Why would someone take a reverse mortgage vs selling?

Homeowners take out reverse mortgages instead of selling their homes for several reasons.  In our experience, most people we speak to regarding this decision are already in the home they wish to live in.  Taking out a reverse mortgage can provide a homeowner with the necessary funds to remain in the home they are already comfortable in.  Selling one’s home comes with a fair amount of costs, including real estate commissions and moving costs.  It is usually only pursued when someone is looking to relocate to a new area to be closer to family or to downsize.

Why would someone borrow from a Reverse Mortgage vs a bank HELOC?

A homeowner would choose to borrow from a reverse mortgage instead of a bank HELOC depending on their current financial situation as well as their long and short-term goals.  A Reverse Mortgage loan requires no monthly payments.  HUD guarantees all proceeds on the Home Equity Conversion Mortgage (HECM), so a borrower is guaranteed access to their funds or monthly payment plan regardless of what happens to interest rates, home values, or even if their lender goes out of business.  On the other hand, a HELOC (Home Equity Line of Credit) comes with much more risk to the borrower and is often utilized by homeowners looking for access to borrow funds they intend to repay in a shorter time frame.  HELOC loans initially come with a mandatory interest-only payment but reset to a principal and interest payment after the draw period ends, creating a significant increase in the monthly payment.  Additionally, a HELOC can be frozen at a moment’s notice by the bank, cutting off access to the available funds when market conditions deteriorate, so you cannot rely on the fact that the funds will always be available to you down the road.

Why would someone do a reverse mortgage during inflationary times?

Obtaining a reverse mortgage during inflationary times will allow the homeowner to take advantage of a higher line of credit growth rate on the HECM program.  The unused funds in the line of credit grow based on the actual loan rate plus the MIP (Mortgage Insurance Premium) renewal rate of 0.50%.  The higher your interest rate is, the more growth you will see on your line of credit while the rate is higher.  If rates come down in the future, the line of credit growth rate will also come down, but so will the interest accruing on the balance.

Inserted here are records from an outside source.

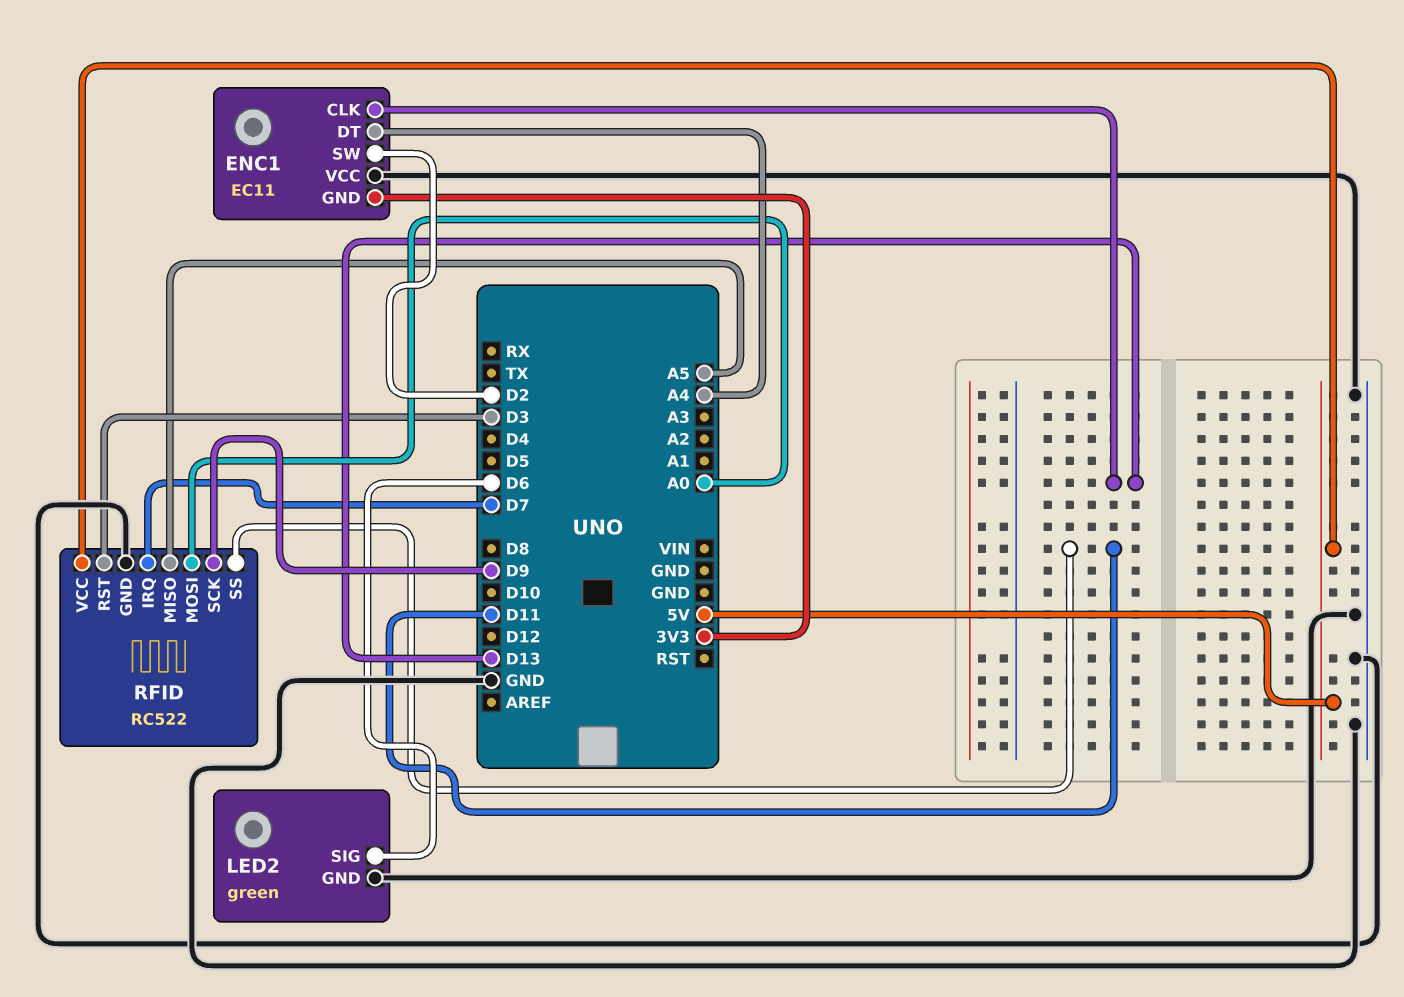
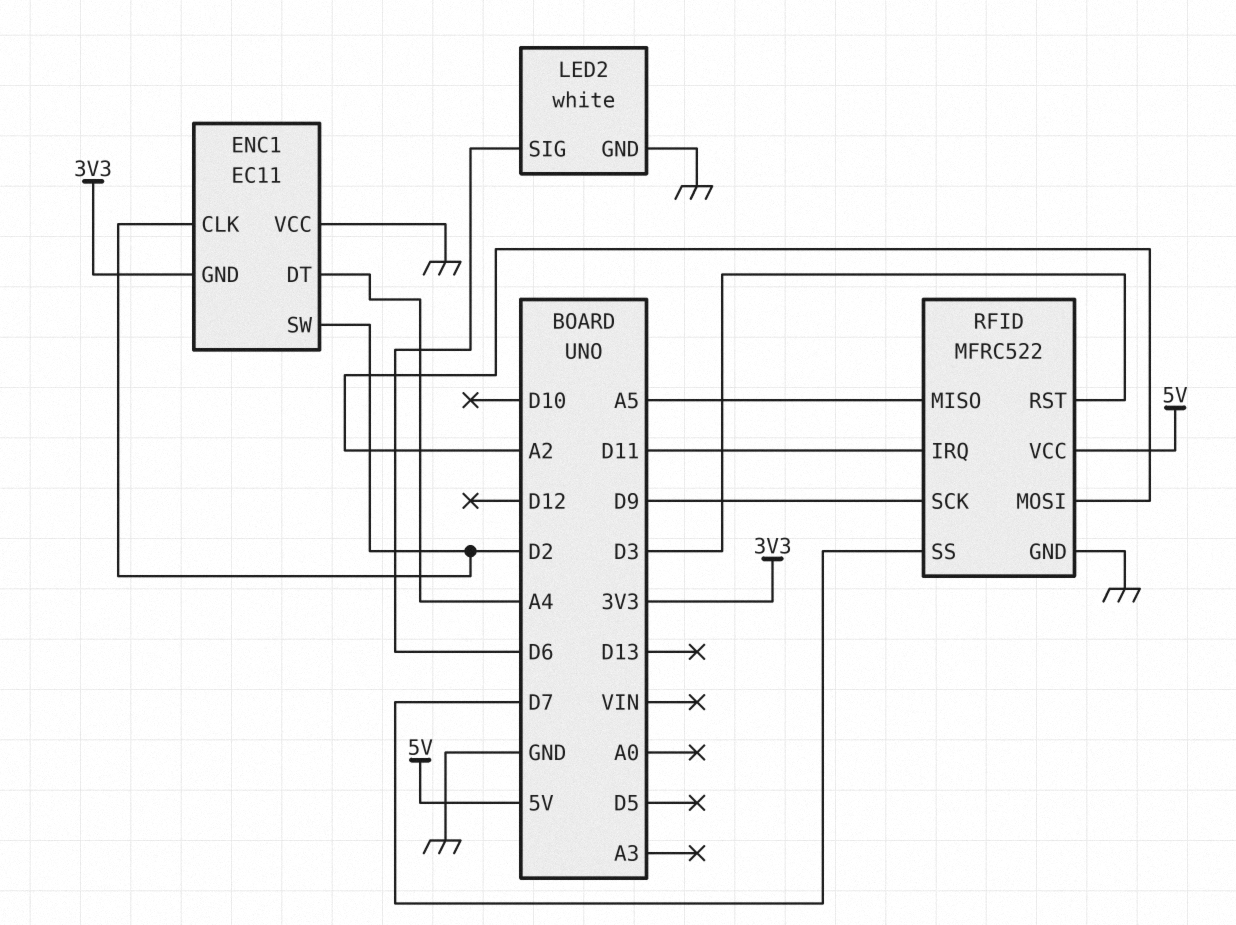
ENC1 pin CLK: D13 -> D2
LED2: green -> white
RFID: RC522 -> MFRC522
RFID pin IRQ: D7 -> D11
RFID pin MOSI: A0 -> A2
RFID pin SS: D11 -> D7

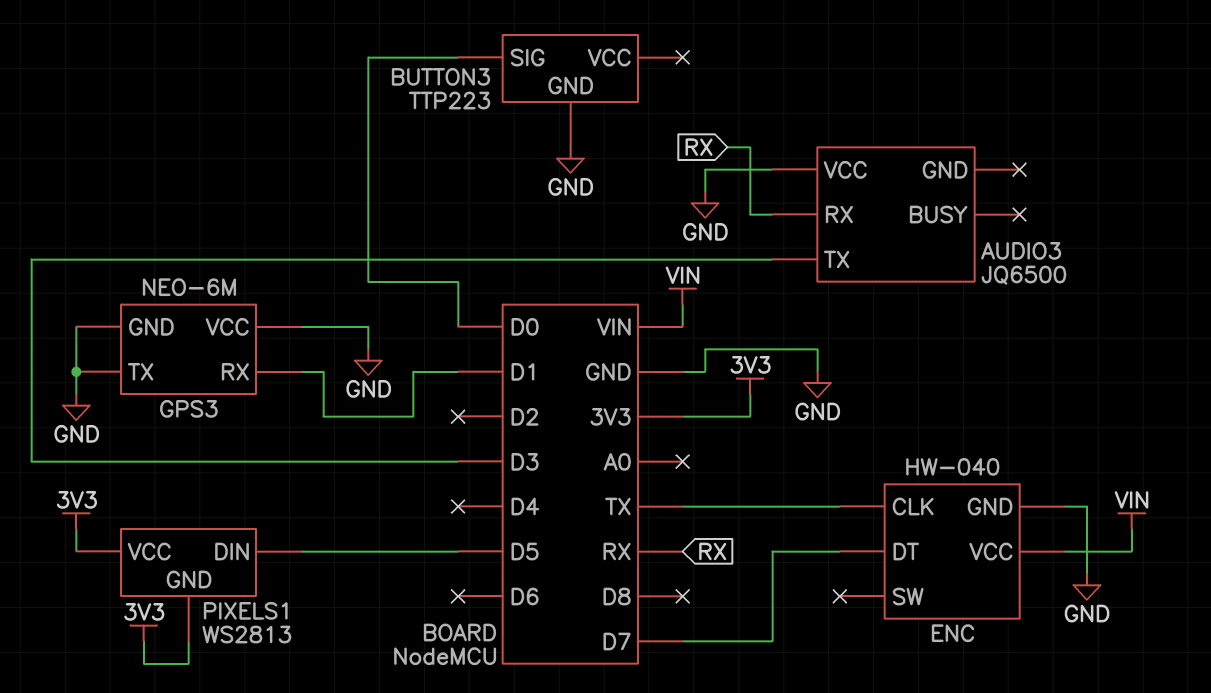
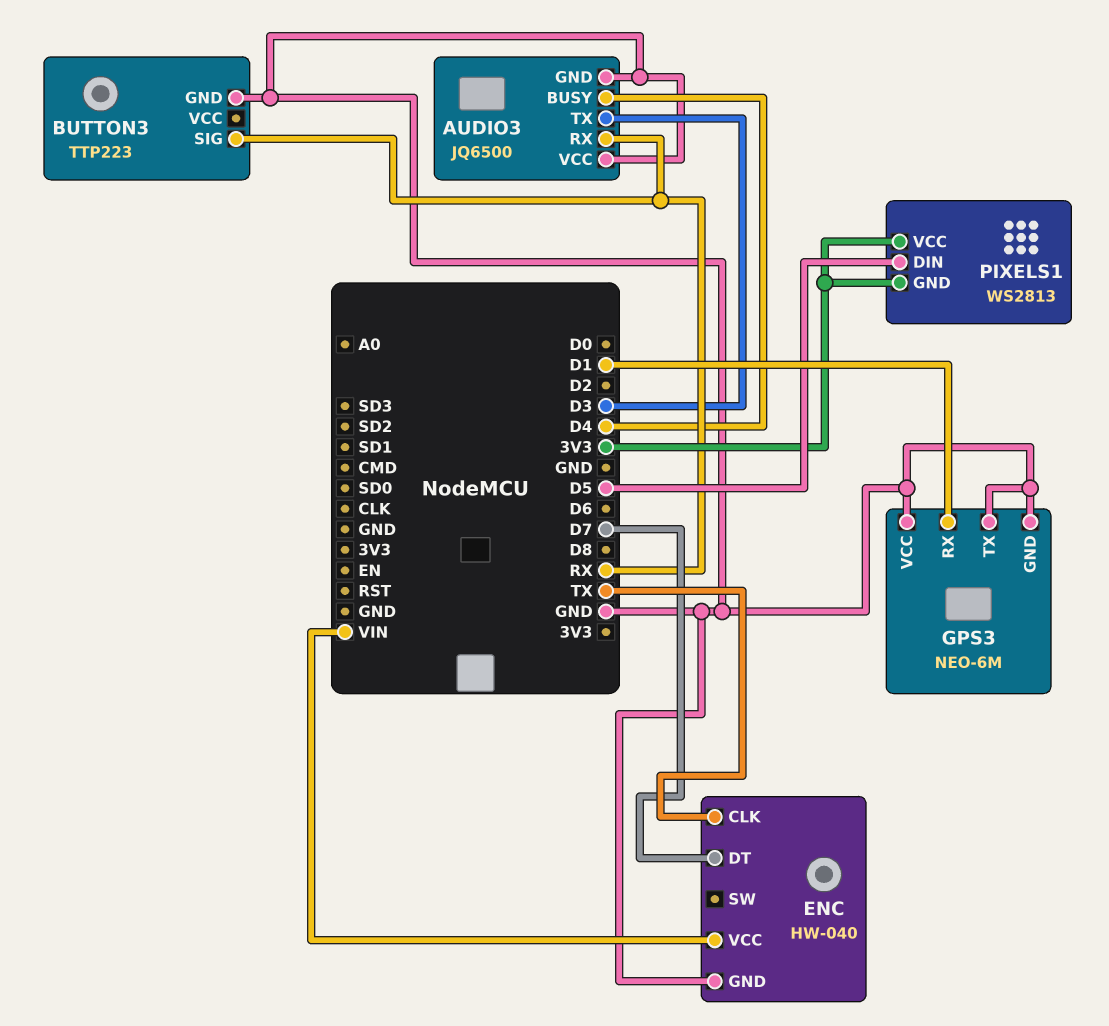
AUDIO3 pin BUSY: none -> D4
AUDIO3 pin GND: none -> GND
BUTTON3 pin SIG: D0 -> RX

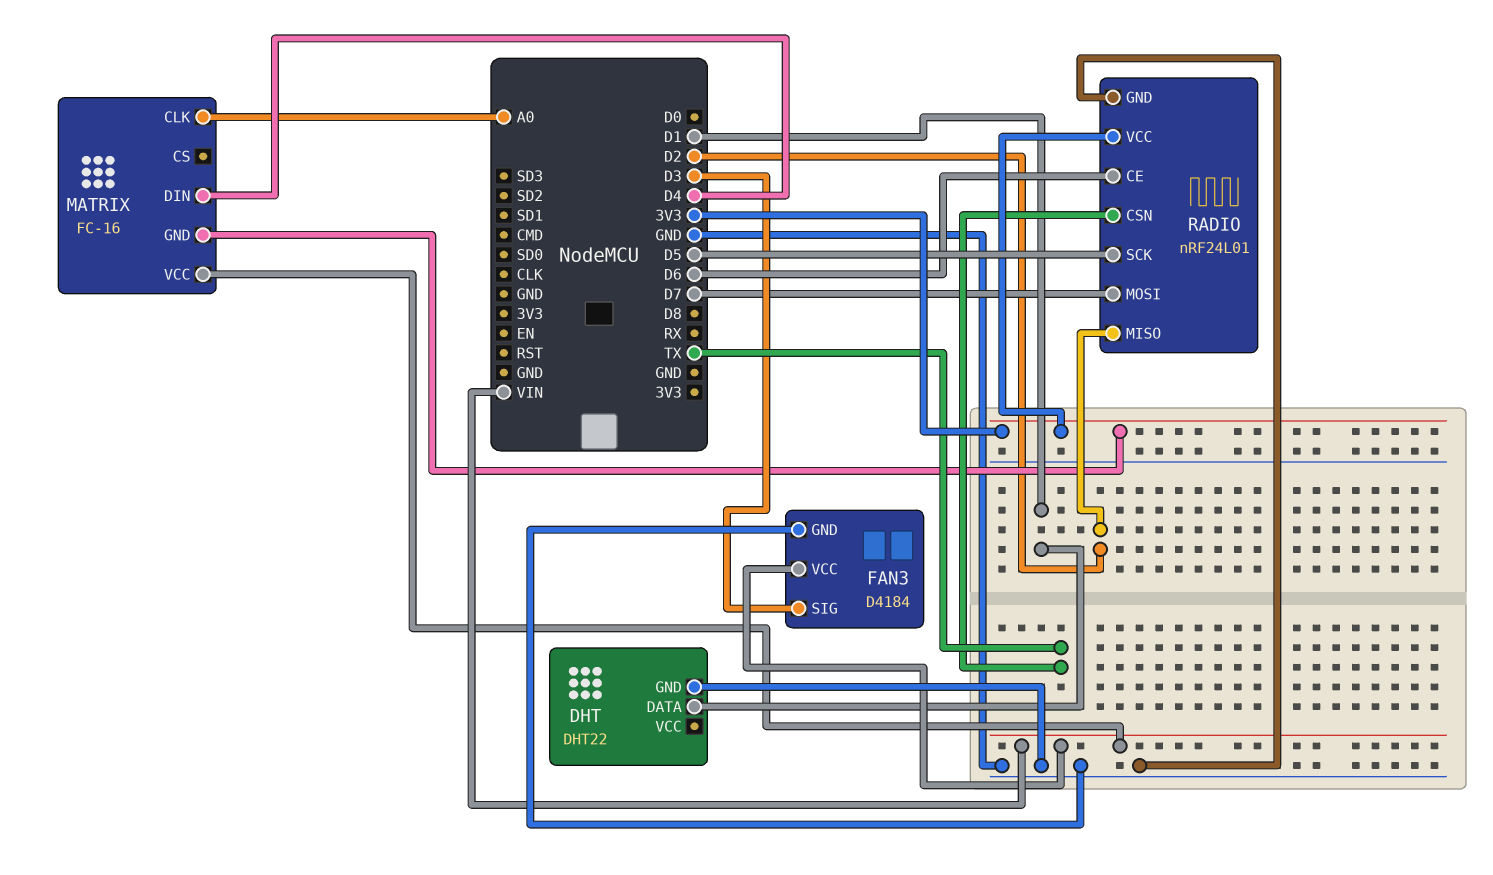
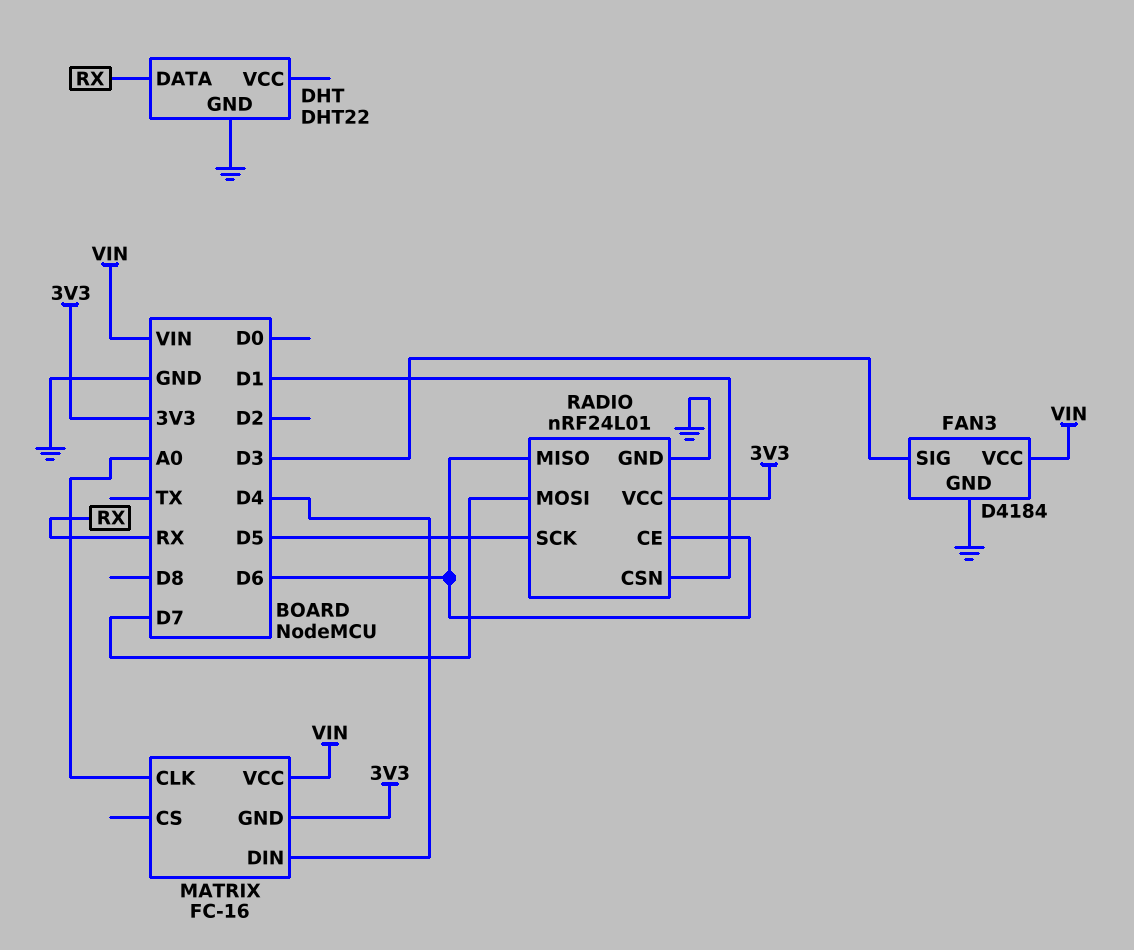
DHT pin DATA: D1 -> RX
RADIO pin CSN: TX -> D1
RADIO pin MISO: D2 -> D6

Why would someone do a non-FHA-insured reverse mortgage?

A homeowner will pursue a non-FHA-insured reverse mortgage if their loan needs fall beyond what the HECM program can accomplish.  Some examples include larger home values and condominiums that do not meet HUD guidelines or the HOA is unwilling to obtain HUD approval.  As of January 2024, the HUD HECM limit is $1,149,825, which means any value above that amount is not considered for the maximum available loan amount.  Suppose you have a $3,000,000 home, for example, and have a larger mortgage to payoff.  In that case, you likely will not get enough funds from the FHA program and, therefore, would consider a proprietary or Jumbo reverse mortgage program.  Additionally, these programs have more lenient guidelines when it comes to condominiums than FHA does.  So condominium owners often consider these programs as well.